Jeffrey D. Allred, Deseret News
Shoppers walk through City Creek in Salt Lake City Wednesday, March 20, 2013.

SALT LAKE CITY — Discord in Washington, D.C., significantly dampened consumer sentiment in the Beehive State, a new report showed.

After reaching an all-time high last month, the Zions Bank Consumer Attitude Index decreased 14.6 points to 78.1 from September to October. The decline was the sharpest drop recorded since the index’s inception in January 2011.

In comparison, the national Consumer Confidence Index decreased 2.1 points to 79.7.

The government shutdown understandably weighed heavily on consumer attitudes this month, said Zions Bank economic adviser Randy Shumway.

The amount of people who feel business conditions in their area are bad rose from 9 percent to 14 percent, and those who think jobs in their area are plentiful decreased from 22 percent to 17 percent, the monthly report indicated.

The Zions Bank Present Situation Index — an assessment of confidence in current business and employment conditions — declined to 78.5 — down 14.4 points. The government shutdown also had a significant impact on future expectations for the local economy, Shumway said.

The Zions Bank Expectations Index — an estimate of consumer confidence in the economy six months from now — fell 14.7 points from September to October and currently sits at 77.8 — the lowest point since 2011.

On the national level, 14 percent of Utahns believe the U.S. economy will likely improve over the next 12 months, down from 21 percent in the prior month. Additionally, 61 percent of people surveyed believe the U.S. economy is unlikely to improve over the next 12-month period, up from 43 percent in September.

Not surprisingly, the government shutdown impacted Utahns’ perception of the federal government’s economic policy, Shumway said.

Utahns who believe the federal government is doing a poor job with its economic policy reached an all-time high of 76 percent — up from 60 percent last month, while Utahns who believe the federal government is doing a good job with its economic policy fell to 4 percent from 7 percent.

In contrast, the report showed that Utahns continue to have confidence in state leaders, with those who believe the state government is doing a good job with its economic policy rising slightly to 37 percent from 36 percent the previous month, and those who think the state government is doing a poor job with its economic policy stood at 13 percent — 63 percentage points lower than the same measure for the federal government.

Although consumer confidence plummeted this month, the drop is almost certainly attributable to the government shutdown, Shumway said.
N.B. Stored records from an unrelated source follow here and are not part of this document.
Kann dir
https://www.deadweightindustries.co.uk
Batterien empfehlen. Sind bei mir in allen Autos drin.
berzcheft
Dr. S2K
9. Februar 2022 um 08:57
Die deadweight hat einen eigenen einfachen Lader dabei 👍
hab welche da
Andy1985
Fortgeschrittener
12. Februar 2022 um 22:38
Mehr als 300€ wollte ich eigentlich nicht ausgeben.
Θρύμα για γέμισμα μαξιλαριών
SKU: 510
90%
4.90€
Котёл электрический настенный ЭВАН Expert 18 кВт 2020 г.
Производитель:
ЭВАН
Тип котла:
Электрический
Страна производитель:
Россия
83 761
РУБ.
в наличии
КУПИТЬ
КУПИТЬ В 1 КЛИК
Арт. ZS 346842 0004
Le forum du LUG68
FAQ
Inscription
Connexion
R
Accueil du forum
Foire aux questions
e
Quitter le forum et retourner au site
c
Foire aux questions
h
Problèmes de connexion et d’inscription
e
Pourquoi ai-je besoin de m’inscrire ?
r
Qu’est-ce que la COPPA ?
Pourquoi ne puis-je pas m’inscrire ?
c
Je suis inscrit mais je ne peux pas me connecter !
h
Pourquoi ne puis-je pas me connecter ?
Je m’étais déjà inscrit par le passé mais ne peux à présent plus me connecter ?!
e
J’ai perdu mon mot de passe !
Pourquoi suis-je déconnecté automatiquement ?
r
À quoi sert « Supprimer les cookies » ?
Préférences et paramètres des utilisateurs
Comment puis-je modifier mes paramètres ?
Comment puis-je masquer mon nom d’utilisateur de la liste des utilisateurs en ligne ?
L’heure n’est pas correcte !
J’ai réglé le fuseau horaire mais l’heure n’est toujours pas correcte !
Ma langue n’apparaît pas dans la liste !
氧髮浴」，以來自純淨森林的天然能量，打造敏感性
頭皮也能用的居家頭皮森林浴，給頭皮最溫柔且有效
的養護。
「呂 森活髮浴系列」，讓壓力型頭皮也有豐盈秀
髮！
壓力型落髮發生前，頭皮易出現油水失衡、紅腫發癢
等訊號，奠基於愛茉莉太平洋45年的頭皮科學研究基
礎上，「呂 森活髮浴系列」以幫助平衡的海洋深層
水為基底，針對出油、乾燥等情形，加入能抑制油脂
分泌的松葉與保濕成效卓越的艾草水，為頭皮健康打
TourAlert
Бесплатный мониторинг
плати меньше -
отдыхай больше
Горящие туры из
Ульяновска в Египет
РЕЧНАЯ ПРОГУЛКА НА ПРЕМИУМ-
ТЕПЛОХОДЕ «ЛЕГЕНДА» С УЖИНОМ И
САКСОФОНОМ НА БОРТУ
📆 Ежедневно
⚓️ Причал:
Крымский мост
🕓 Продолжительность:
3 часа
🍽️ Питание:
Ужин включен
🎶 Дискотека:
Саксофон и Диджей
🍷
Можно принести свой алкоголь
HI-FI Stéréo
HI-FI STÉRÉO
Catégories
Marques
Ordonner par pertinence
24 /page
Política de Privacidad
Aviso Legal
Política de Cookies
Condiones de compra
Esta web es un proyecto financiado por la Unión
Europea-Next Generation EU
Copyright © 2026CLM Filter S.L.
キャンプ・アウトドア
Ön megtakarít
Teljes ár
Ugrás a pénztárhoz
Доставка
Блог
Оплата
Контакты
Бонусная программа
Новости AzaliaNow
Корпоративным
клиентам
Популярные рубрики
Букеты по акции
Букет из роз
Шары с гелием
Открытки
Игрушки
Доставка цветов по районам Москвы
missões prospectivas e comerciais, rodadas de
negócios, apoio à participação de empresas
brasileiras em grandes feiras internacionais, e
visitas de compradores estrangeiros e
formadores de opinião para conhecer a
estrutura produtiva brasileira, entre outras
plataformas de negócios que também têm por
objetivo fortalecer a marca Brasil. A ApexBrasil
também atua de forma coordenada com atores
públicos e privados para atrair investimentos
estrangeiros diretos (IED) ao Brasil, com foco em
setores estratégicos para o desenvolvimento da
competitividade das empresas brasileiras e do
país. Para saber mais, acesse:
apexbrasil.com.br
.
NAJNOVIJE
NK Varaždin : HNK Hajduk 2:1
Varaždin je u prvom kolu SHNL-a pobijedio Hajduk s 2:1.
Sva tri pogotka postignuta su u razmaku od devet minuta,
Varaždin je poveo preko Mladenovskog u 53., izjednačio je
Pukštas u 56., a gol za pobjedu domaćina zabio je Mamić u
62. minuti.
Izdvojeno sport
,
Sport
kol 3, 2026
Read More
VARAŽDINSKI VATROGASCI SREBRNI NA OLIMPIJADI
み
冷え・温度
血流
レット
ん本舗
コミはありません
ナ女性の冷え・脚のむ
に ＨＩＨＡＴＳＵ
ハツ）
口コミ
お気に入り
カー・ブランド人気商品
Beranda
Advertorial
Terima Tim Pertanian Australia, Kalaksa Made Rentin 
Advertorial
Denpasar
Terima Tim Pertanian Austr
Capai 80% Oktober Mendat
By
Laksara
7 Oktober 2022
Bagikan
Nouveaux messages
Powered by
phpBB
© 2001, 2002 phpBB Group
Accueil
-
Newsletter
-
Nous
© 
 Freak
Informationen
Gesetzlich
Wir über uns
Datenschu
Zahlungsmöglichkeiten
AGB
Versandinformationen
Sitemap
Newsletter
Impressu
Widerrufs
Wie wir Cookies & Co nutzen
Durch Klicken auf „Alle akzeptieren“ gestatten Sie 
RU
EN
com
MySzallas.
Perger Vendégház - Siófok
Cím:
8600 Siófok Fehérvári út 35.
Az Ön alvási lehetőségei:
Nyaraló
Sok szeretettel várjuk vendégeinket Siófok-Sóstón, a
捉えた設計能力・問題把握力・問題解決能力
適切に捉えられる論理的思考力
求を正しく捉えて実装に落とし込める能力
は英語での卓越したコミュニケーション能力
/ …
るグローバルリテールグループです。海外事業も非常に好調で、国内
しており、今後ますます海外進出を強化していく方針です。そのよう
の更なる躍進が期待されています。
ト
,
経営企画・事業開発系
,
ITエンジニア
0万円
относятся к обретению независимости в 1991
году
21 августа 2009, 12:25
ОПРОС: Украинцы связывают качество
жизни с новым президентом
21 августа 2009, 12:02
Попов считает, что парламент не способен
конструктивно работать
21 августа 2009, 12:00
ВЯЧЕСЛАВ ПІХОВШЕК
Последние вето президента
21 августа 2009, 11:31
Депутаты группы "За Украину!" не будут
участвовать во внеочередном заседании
Other broad measures of consumer confidence in areas such as housing and interest rate expectations remained relatively positive, he added.

More than half — 55 percent — of Utahns still expect home values to climb over the next 12 months. Those who expect interest rates to increase over the next year continues to fall and currently sits at 68 percent, down 8 percent over the past three-month period.

With the state’s stable housing market, relatively low unemployment rate and a reopened federal government, consumer confidence will likely rebound over the next few months, Shumway said.